Stored data:

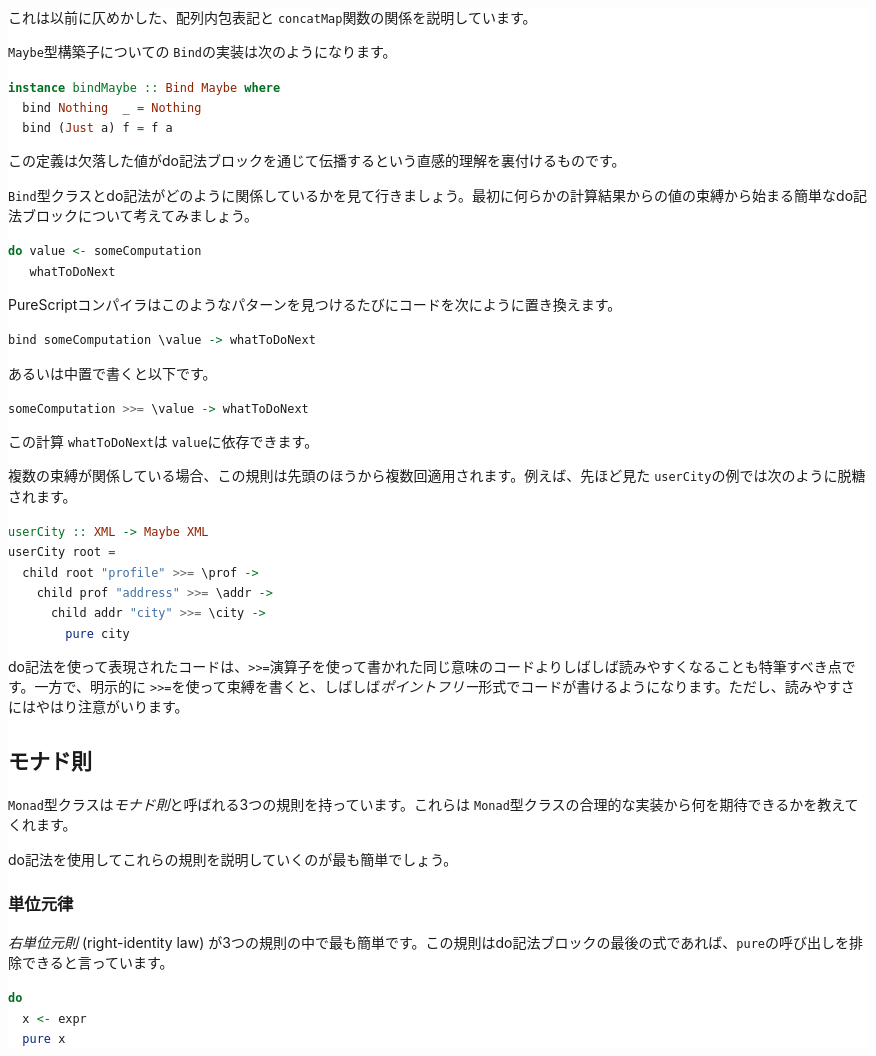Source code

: これは以前に仄めかした、配列内包表記と `concatMap`関数の関係を説明しています。

`Maybe`型構築子についての `Bind`の実装は次のようになります。

```hs
instance bindMaybe :: Bind Maybe where
  bind Nothing  _ = Nothing
  bind (Just a) f = f a
```

この定義は欠落した値がdo記法ブロックを通じて伝播するという直感的理解を裏付けるものです。

`Bind`型クラスとdo記法がどのように関係しているかを見て行きましょう。最初に何らかの計算結果からの値の束縛から始まる簡単なdo記法ブロックについて考えてみましょう。

```hs
do value <- someComputation
   whatToDoNext
```

PureScriptコンパイラはこのようなパターンを見つけるたびにコードを次にように置き換えます。

```hs
bind someComputation \value -> whatToDoNext
```

あるいは中置で書くと以下です。

```hs
someComputation >>= \value -> whatToDoNext
```

この計算 `whatToDoNext`は `value`に依存できます。

複数の束縛が関係している場合、この規則は先頭のほうから複数回適用されます。例えば、先ほど見た `userCity`の例では次のように脱糖されます。

```hs
userCity :: XML -> Maybe XML
userCity root =
  child root "profile" >>= \prof ->
    child prof "address" >>= \addr ->
      child addr "city" >>= \city ->
        pure city
```

do記法を使って表現されたコードは、`>>=`演算子を使って書かれた同じ意味のコードよりしばしば読みやすくなることも特筆すべき点です。一方で、明示的に `>>=`を使って束縛を書くと、しばしば*ポイントフリー*形式でコードが書けるようになります。ただし、読みやすさにはやはり注意がいります。

## モナド則

`Monad`型クラスは*モナド則*と呼ばれる3つの規則を持っています。これらは
`Monad`型クラスの合理的な実装から何を期待できるかを教えてくれます。

do記法を使用してこれらの規則を説明していくのが最も簡単でしょう。

### 単位元律

*右単位元則* (right-identity law)
が3つの規則の中で最も簡単です。この規則はdo記法ブロックの最後の式であれば、`pure`の呼び出しを排除できると言っています。

```hs
do
  x <- expr
  pure x
```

▶ _Task instructions_
Your answer should be the lines from the opening of the records through the line with "この定義は欠落した値がdo記", both ends retyped exactly and pictures left out.

▶ _Solution to this problem_
Source code

: これは以前に仄めかした、配列内包表記と `concatMap`関数の関係を説明しています。

`Maybe`型構築子についての `Bind`の実装は次のようになります。

```hs
instance bindMaybe :: Bind Maybe where
  bind Nothing  _ = Nothing
  bind (Just a) f = f a
```

この定義は欠落した値がdo記法ブロックを通じて伝播するという直感的理解を裏付けるものです。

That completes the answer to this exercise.